PROBLEM:
Note how many lines in the entries below contain the string "Breeding", and answer with that number and no other text.

DATA TO USE:

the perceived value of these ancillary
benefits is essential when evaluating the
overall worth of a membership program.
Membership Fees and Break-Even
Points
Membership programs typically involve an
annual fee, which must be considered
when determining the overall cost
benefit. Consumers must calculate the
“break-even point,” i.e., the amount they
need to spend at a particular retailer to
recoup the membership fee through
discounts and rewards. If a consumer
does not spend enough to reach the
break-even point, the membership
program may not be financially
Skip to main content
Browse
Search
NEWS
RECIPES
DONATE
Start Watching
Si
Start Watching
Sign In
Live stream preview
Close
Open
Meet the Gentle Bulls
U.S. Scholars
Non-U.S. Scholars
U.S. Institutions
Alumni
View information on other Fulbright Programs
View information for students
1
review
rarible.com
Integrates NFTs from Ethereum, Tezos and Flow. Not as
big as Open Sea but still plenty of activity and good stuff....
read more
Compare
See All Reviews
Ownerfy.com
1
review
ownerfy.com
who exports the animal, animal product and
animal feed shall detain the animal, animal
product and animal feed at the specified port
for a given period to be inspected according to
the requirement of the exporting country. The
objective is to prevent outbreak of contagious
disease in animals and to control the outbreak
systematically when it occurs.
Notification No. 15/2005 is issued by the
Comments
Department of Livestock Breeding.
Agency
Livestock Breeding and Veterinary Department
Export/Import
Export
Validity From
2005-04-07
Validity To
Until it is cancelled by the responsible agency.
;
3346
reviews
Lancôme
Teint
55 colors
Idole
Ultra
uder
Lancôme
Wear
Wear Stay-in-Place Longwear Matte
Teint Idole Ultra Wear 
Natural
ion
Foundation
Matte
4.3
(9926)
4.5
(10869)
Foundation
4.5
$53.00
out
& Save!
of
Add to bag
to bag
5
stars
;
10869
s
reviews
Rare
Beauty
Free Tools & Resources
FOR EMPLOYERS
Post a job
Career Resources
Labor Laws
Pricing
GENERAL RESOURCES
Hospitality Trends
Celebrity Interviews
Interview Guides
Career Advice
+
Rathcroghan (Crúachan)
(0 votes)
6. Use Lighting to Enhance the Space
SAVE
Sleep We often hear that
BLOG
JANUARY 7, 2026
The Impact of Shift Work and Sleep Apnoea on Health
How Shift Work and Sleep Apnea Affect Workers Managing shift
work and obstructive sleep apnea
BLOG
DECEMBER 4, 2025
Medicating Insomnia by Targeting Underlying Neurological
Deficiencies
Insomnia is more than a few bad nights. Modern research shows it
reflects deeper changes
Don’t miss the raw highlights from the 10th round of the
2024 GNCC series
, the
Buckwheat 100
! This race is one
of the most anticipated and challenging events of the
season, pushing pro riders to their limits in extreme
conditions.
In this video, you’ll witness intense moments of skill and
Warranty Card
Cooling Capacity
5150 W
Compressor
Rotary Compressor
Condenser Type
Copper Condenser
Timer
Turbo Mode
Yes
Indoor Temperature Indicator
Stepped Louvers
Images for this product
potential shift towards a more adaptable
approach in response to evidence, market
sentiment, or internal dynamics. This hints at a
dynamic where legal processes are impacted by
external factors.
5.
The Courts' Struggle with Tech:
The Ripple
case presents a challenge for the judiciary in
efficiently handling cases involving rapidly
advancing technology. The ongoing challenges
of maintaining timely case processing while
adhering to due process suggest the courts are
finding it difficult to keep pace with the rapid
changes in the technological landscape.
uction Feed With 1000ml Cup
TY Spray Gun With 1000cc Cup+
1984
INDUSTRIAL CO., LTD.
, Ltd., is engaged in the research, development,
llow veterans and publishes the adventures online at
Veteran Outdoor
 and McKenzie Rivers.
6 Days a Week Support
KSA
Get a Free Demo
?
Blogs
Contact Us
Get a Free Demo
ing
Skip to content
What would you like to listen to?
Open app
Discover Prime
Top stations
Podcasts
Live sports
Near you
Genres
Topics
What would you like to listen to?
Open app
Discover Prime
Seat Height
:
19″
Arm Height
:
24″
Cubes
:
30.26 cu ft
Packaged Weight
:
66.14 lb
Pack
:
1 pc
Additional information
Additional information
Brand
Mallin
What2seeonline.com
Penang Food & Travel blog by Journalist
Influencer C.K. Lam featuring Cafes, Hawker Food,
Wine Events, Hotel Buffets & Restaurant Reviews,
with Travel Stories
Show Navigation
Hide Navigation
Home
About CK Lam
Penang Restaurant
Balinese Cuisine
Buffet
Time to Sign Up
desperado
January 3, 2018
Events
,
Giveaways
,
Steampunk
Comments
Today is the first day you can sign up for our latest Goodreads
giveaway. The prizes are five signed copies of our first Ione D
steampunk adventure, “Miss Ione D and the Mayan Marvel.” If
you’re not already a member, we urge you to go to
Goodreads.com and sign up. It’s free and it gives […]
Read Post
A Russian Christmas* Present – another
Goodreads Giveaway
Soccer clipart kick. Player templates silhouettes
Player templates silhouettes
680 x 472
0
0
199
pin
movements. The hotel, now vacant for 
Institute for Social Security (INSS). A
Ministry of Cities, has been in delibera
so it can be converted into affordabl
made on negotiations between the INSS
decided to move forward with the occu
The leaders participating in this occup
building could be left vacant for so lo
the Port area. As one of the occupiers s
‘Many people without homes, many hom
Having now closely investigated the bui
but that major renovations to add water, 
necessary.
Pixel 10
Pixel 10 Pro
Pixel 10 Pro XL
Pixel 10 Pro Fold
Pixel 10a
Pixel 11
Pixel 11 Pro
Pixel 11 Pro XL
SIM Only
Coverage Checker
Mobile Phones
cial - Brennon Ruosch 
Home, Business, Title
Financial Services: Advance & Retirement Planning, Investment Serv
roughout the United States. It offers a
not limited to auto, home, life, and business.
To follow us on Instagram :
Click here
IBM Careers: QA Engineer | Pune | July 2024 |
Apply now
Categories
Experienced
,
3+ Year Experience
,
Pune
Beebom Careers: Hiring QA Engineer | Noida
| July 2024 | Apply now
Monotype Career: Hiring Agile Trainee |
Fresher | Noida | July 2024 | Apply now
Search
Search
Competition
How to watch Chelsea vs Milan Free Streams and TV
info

THE COMPLETED TASK:
2